Daraufhin überlegte er sich für eine Stunde, wie er den Schülern das "Gefühl" das in Deutschland während des zweiten Weltkriegs herrschte, näher zu bringen.
Das Buch die Welle folgt dann recht genau dem Bericht von Ron Jones. Im Buch nicht erwähnt ist, dass er am dritten Tag, seine Schüler fragte, ob sie weitermachen wollten. - Alle wollten, daraufhin verteilte er an alle 43 Schüler Kärtchen, von denen drei mit einem X markiert waren, diese drei sollten die Aufgabe übernehmen, jene, die sich nicht an die Regeln halten würden, zu melden.
Es war zu dieser Zeit, dass er von den Schülern gefragt wurde:
"Mr.

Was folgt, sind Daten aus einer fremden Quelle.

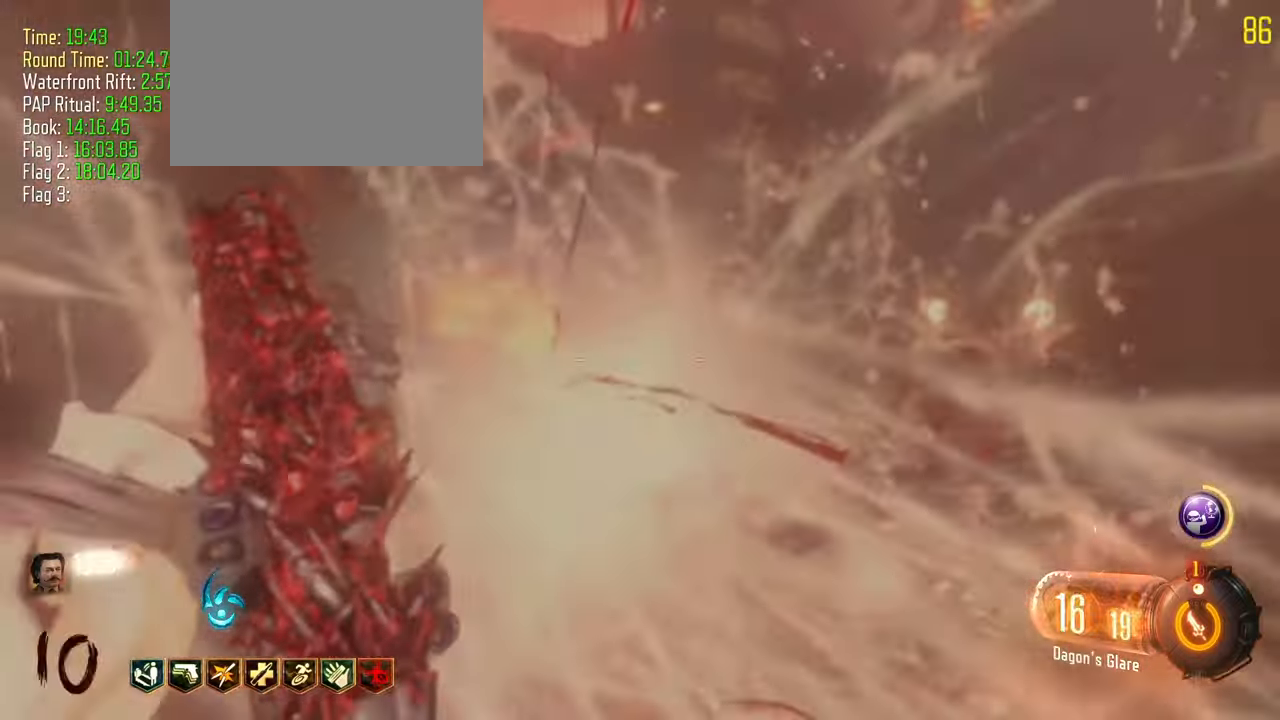
{"keys": ["a", "w"], "events": [[50, "w", "down"]]}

Jones, for the first time I'm learning lots of things." "Mr. Jones, why don't you teach like this all the time." Das schockierte Jones, und er hatte das Gefühl, dass die Schüler alles tun würden, was er von ihnen verlangte. Er beschloss, es zu versuchen. Er gab ihnen die Aufaben: ein Banner zu designen, die Liste aller Wellen-Mitgliedern auswendig zu lernen, jeder sollte den Namen eines Freundes aufschreiben, der auch Interesse haben könnte, ein Mitglied zu werden. Neues Mitglied könne nur werden, wer die Regeln der dritten Welle beherrschte und schwor, sich an diese zu halten. Am Ende des Tages hatte die Welle 200 Mitglieder. Obwohl nur 3 Schüler, die Aufgabe als "Kontrolleur" zu fungieren, waren es bald 20 Schüler, die meldeten, wenn ein anderer nicht mit dem Wellen-Gruß grüßte, ein anderer kritisch über die Welle sprach.
Eigentlich wollte er das Experiment am 4. Tag beenden, weil er wirklich schockiert über die ereignisse und die eigendynamik war. Das Problem jedoch war, dass er es nicht abrupt beenden konnte, da viele Schüler sich wirklich hineingesteigert hatten und er sich nicht vorstellen konnte, dass es klappen würde, sie von heute auf morgen wieder zu normalen Schülern werden zu lassen.
Nachdem die Dinge langsam ausser Kontrolle gerieten, bestand auch nicht die Möglichkeit, das Experiment einfach weiter laufen zu lassen: Am Vorabend war jemand in sein Büro eingebrochen und hatte es durchwühlt, später stellte sich heraus, dass es ein Vater war, der selber in einem deutschen Kriegsgefangenenlager war.
Die Geschichtsstunde hatte mitlerweile über 80 Schüler, einige schwänzten dafür andere Fächer, in der Klasse hatten nur deswegen alle Platz, weil sie wie gelernt, diszipliniert saßen.
Zu diesem Zeitpunkt erkannte er, dass etwas getan werden muss: er klärte den Schülern, dass "die dritte Welle" ein nationales Programm sei, um Studenten zu finden, die für eine politische Änderung im Land kämpfen würden. Im ganzen Land verteilt gäbe es Lehrer wie ihn, die eine Jugendbrigade ausbildeten um der ganzen Nation eine bessere Gesellschaft durch "Disziplin, Gemeinschaft, Stolz und Handeln" vorzuführen. Dadurch könne die Richtung der ganzen Nation geändert werden! Am nächsten Tag soll eine Versammlung nur für Welle-Mitglieder statt finden.
Am nächsten Tag, als der Saal voll war, ließ er die Türen schließen und von einigen Welle-Mitgliedern bewachen. Noch bevor die Pressekonferenz beginnen sollte, ließ er die Schüler "exerzieren". Anschließend schaltete Jones den Fernseher ein, aber es war nur das schwarz, weiße Flimmern zu sehen. Es dauerte mehr als zwei Minuten, bis endlich einer der Schüler reagierte!:
"There isn't any leader is there?" Viele waren geschockt, ihre Gesichter drückten Unglauben aus.
Dann erklärte er ihnen, dass es keinen Führer gibt, dass sie benutzt und manipuliert wurden. Erst dann zeigte er einen Film über die Nürnberger Reichsparteitag. Der Film endete mit den Worten:
"Everyone must accept the blame No one can claim that they didn't in some way take part."
Nach dem Film blieb alles ruhig, keiner bewegte sich. Und in die Stille hinein begann Jones mit seinen Erklärungen.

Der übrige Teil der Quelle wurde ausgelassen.